Problem to solve
The data below should be copied out exactly, with its pictures omitted.

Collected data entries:
-----
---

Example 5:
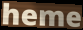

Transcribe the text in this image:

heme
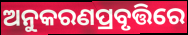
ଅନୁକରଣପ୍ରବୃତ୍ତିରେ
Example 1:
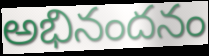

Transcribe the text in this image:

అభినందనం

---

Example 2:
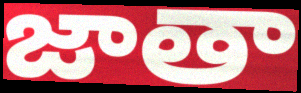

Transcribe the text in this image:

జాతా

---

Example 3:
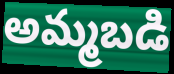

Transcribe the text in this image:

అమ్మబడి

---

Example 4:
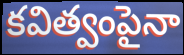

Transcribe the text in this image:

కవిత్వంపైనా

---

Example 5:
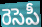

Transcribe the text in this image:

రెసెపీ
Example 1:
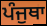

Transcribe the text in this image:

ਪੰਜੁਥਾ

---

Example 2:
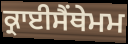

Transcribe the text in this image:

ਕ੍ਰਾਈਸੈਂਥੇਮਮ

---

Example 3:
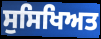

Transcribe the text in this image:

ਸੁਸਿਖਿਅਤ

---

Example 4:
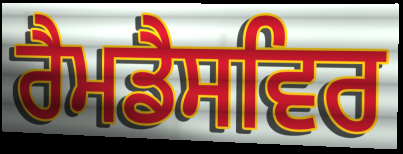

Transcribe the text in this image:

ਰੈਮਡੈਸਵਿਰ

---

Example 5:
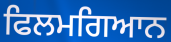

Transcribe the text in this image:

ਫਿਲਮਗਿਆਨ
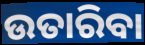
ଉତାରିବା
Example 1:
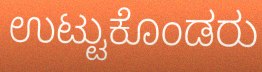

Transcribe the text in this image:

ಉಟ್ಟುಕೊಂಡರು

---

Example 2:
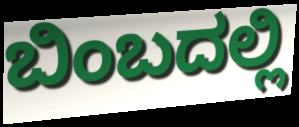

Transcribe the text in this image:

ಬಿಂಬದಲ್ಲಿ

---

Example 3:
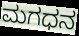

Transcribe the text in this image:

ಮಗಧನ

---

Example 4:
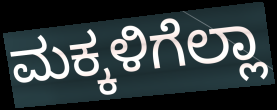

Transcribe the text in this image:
-----
Output
---

Example 5:

Transcribe the text in this image:

heme
ଅନୁକରଣପ୍ରବୃତ୍ତିରେ
Example 1:

Transcribe the text in this image:

అభినందనం

---

Example 2:

Transcribe the text in this image:

జాతా

---

Example 3:

Transcribe the text in this image:

అమ్మబడి

---

Example 4:

Transcribe the text in this image:

కవిత్వంపైనా

---

Example 5:

Transcribe the text in this image:

రెసెపీ
Example 1:

Transcribe the text in this image:

ਪੰਜੁਥਾ

---

Example 2:

Transcribe the text in this image:

ਕ੍ਰਾਈਸੈਂਥੇਮਮ

---

Example 3:

Transcribe the text in this image:

ਸੁਸਿਖਿਅਤ

---

Example 4:

Transcribe the text in this image:

ਰੈਮਡੈਸਵਿਰ

---

Example 5:

Transcribe the text in this image:

ਫਿਲਮਗਿਆਨ
ଉତାରିବା
Example 1:

Transcribe the text in this image:

ಉಟ್ಟುಕೊಂಡರು

---

Example 2:

Transcribe the text in this image:

ಬಿಂಬದಲ್ಲಿ

---

Example 3:

Transcribe the text in this image:

ಮಗಧನ

---

Example 4:

Transcribe the text in this image:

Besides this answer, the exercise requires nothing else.